Extrait source
____
Lors d’une conférence de presse tenue ce samedi à son siège, le député Biram Dah Abeid a dressé un état des lieux de la situation sécuritaire dans la région du Sahel, qu’il a qualifiée de préoccupante. Il est également revenu sur la position de la Mauritanie dans son environnement régional, notamment vis-à-vis des pays du Maghreb, en particulier l’Algérie et le Maroc.
Abordant ensuite la situation intérieure du pays, le leader de l’Initiative pour la Résurgence du mouvement Abolitionniste (IRA) a dénoncé ce qu’il considère comme un déficit de démocratie ainsi qu’un manque criant d’infrastructures de base. Selon lui, l’économie nationale est contrôlée par une poignée d’individus, tandis que la corruption continue de gangrener les institutions publiques.
Biram Dah Abeid a également critiqué les nominations administratives, estimant qu’elles ne reposent pas sur des critères objectifs. Il a dépeint une situation économique difficile pour une grande partie de la population, confrontée selon ses propos à l’absence de services essentiels tels que les soins de santé, l’éducation et l’électricité.
« Les citoyens peinent à joindre les deux bouts alors que les auteurs de détournements de deniers publics se pavanent dans les lieux saints », a-t-il déclaré, dénonçant ce qu’il considère comme une profonde injustice sociale.
Le député a par ailleurs mis en garde contre le retour du tribalisme et du régionalisme. Il a accusé l’État de mener une politique de division destinée, selon lui, à consolider son pouvoir. Revenant sur son parcours politique, il a rappelé qu’en 1992, les autorités avaient cherché à le diaboliser, tout comme elles l’avaient fait auparavant avec Messaoud Ould Boulkheir.
____
Données disponibles
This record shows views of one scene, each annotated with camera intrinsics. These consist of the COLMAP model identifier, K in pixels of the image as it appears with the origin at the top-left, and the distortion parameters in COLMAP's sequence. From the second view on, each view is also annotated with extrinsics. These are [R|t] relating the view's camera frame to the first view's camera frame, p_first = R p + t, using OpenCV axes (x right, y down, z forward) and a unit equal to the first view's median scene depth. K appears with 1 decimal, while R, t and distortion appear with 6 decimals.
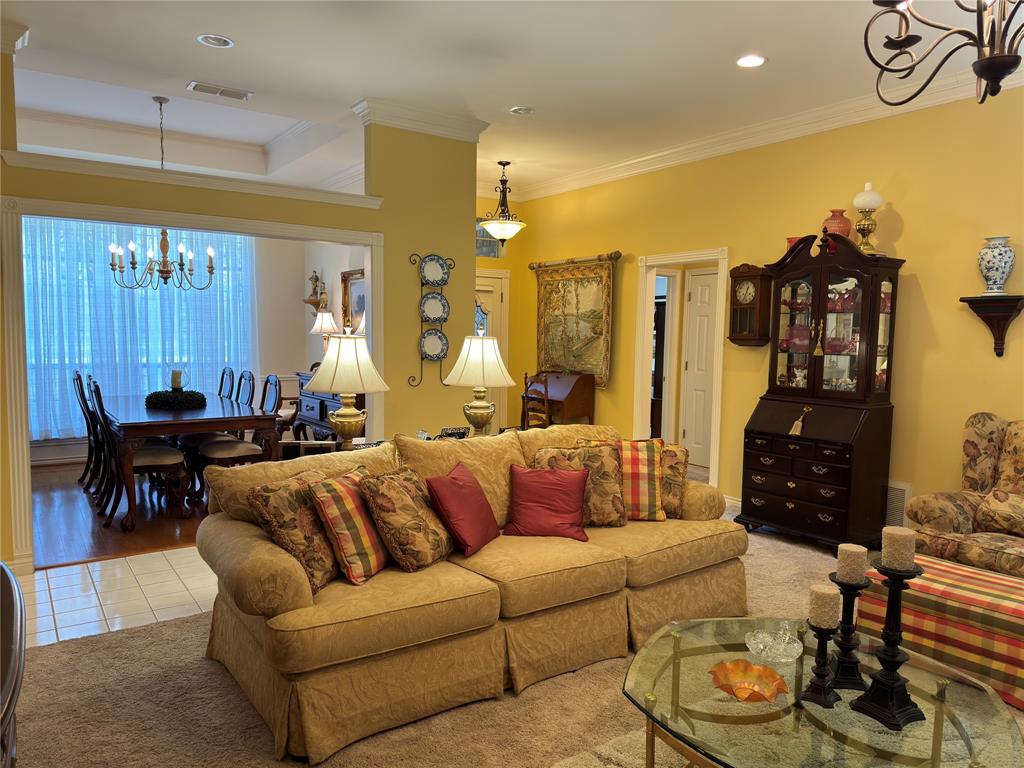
lens RADIAL K [[714.9, 0, 508.0], [0, 714.9, 393.6], [0, 0, 1]] dist [0.093649, -0.106013]
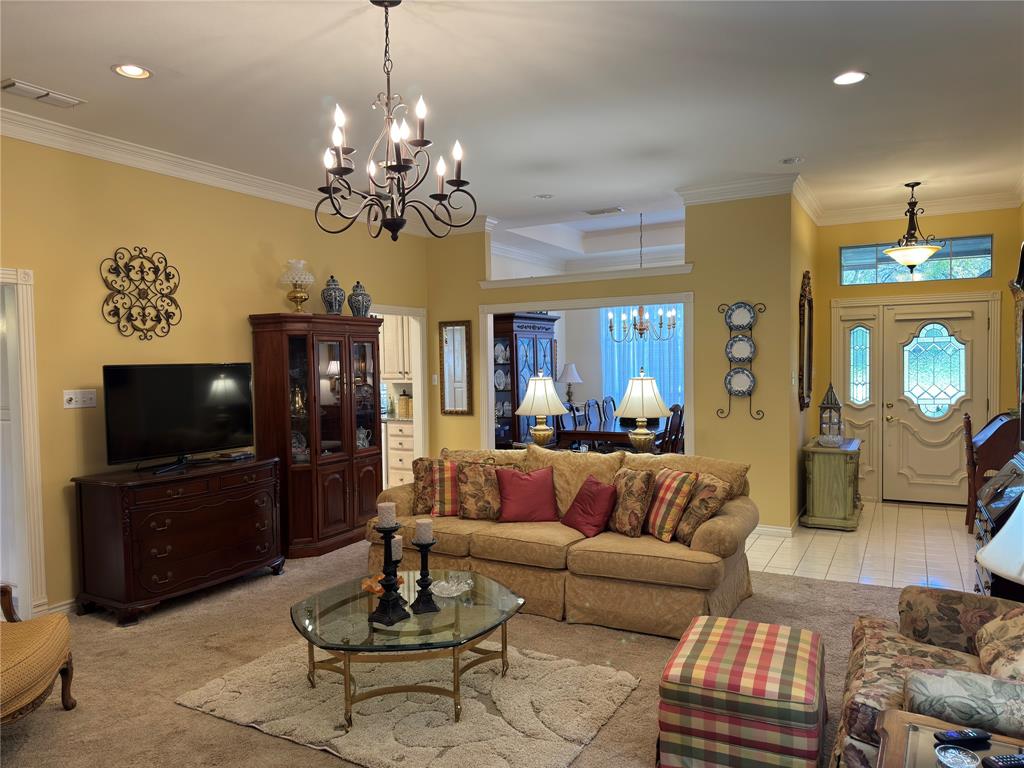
____
Votre tâche
Reprenez le compte rendu de la conférence de presse de Biram Dah Abeid et poursuivez-le après la phrase qui se termine par « avec Messaoud Ould Boulkheir ».

Résultat obtenu
Biram Dah Abeid a affirmé avoir lui-même subi cette campagne de diabolisation, tout en soulignant sa détermination à poursuivre son combat politique. Il a insisté sur la nécessité de rassembler l’ensemble des composantes de la société mauritanienne afin d’atteindre les objectifs qu’il s’est fixés.
Le député a également évoqué les nombreuses visites qu’il effectue actuellement auprès de personnalités nationales de divers horizons. Selon lui, cette démarche vise à recueillir des avis, écouter les différentes sensibilités du pays et rechercher des propositions susceptibles de contribuer à la résolution des problèmes nationaux.
À l’issue de son intervention, la parole a été donnée à un groupe de jeunes originaires du Brakna ayant récemment rejoint son mouvement. Ces derniers ont exprimé leur satisfaction de se trouver au siège de l’IRA et ont expliqué avoir longtemps milité au sein du parti au pouvoir, INSAF. Après une période de réflexion, ils ont annoncé leur décision de quitter cette formation politique pour rejoindre Biram Dah Abeid, affirmant partager désormais sa vision et son projet politique.